Wednesday, November 5, 2014

Debacle...

The first hint, for me, that the night would not go according to plan was right at 7 PM EST, with the very first projection of the night:  Kentucky’s Mitch McConnell, the soon-to-be-crowned Senate Majority Leader.  It was not at all surprising McConnell would win – I had moved him into the “Solid R” column a week before.  But the most recent polls had him ahead in the +6-7 point range, which to my mind meant we would have to get into the evening a bit before CNN would call it.  But they called it right away, and sure enough, McConnell eventually won by 15%.  Thus the pattern was set, with the GOP consistently blowing past the polls, turning toss-ups into easy wins, and putting solid Democratic races into play.

The next alarm was Virginia, a race that was “Solid D” from beginning to end, with virtually all polls in double digits for Democrat incumbent Mark Warner.  Yet old hand Ed Gillespie was ahead for most of the night, and the race was on as to whether Warner had enough votes left in late-reporting Fairfax County to overcome the gap.  If you did the math, CNN’s exit polling seemed to indicate he would.  But it was a nail-biter watching that gap close:  +58,000 for Gillespie at 8:42 PM EST, up to 81,000 by about 9:00, then down to 24,000 by 9:33 before Warner finally squeaked ahead by 3,000 at 10:28.  It still has not been called.

This was indeed a “wave,” and you could feel it surging across America throughout the evening.  Having said that, at the time Warner took his lead at 10:28, I was 26 for 26 (out of 36 Senate races) and the most positive possible outcome for Democrats – wake up with a 49-49 tie and push the battle for control into the two run-off states – was still plausible.

But then the hammer came down.  There would not BE two run-off races.
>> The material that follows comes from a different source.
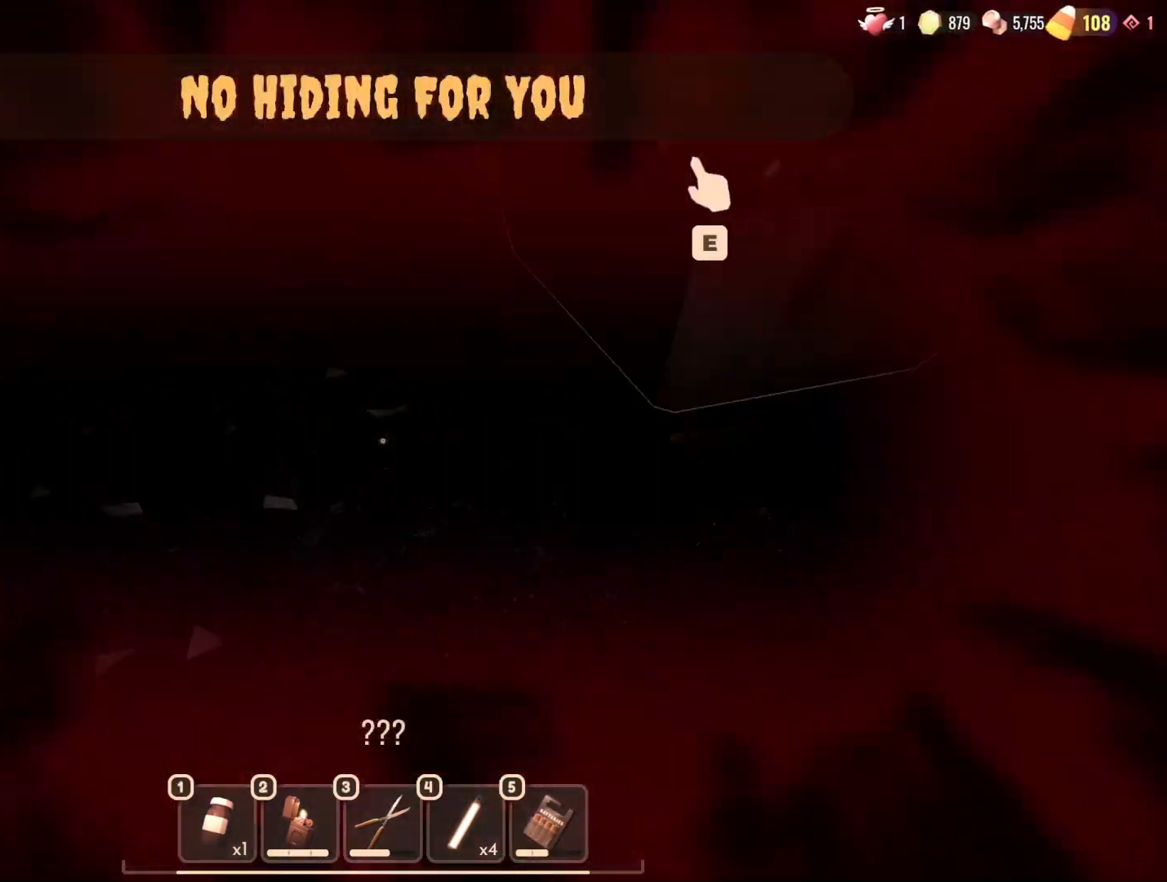
{"keys": ["a", "w"], "mouse": [], "events": [[333, "w", "down"], [467, "a", "down"]]}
Michelle Nunn of Georgia was not going to get another day in January, she instead lost right then, at 10:40, when CNN reckoned that not only would David Perdue win, but with at least the “50% plus one” level required to avoid a run off (as of now he is leading 52%-45%).  The Democrats’ hopes of holding the Senate were over, just like that.

And it got worse.  I had anticipated Mark Udall’s Colorado loss, but I had not foreseen Kay Hagan losing her small lead in North Carolina, never to regain it, nor Greg Orman turning out to be more a mirage than a miracle in Kansas.  The North Carolina loss pushed the GOP to 51, then Iowa fell (as expected) to make it 52, which is where we sit now, waiting to see if Alaska makes it 53 and, in December, if the Louisiana runoff makes it 54.

I was wrong on three races out of 36 – North Carolina and Kansas flat out, and Georgia in expecting a runoff (which I believed, ultimately, Nunn would lose).  And I may still be wrong on Alaska.  All four races were “toss-ups” and in a year when the late GOP wave crashed over the Democrats, those tight calls never had a chance.

Somehow Jeanne Shaheen held on to win in New Hampshire but out of eight “toss-up” races, that was the only one the Democrats held (barring a last-minute turnaround in Alaska).

The pundits are already dissecting the Democrat’s election day horror show, with the narrative flowing somewhere between a total repudiation of President Obama to a mid-term aberration that will correct itself with a huge Democratic turnout in 2016.  The truth, of course, lies somewhere in the middle.

But the pollsters --  and us forecasters (who are basically poll aggregators) -- have a lotta ‘splaining to do, as Ricky Ricardo might say.  How could they miss that wave?  I’ll be back soon with my own post-mortem on the debacle.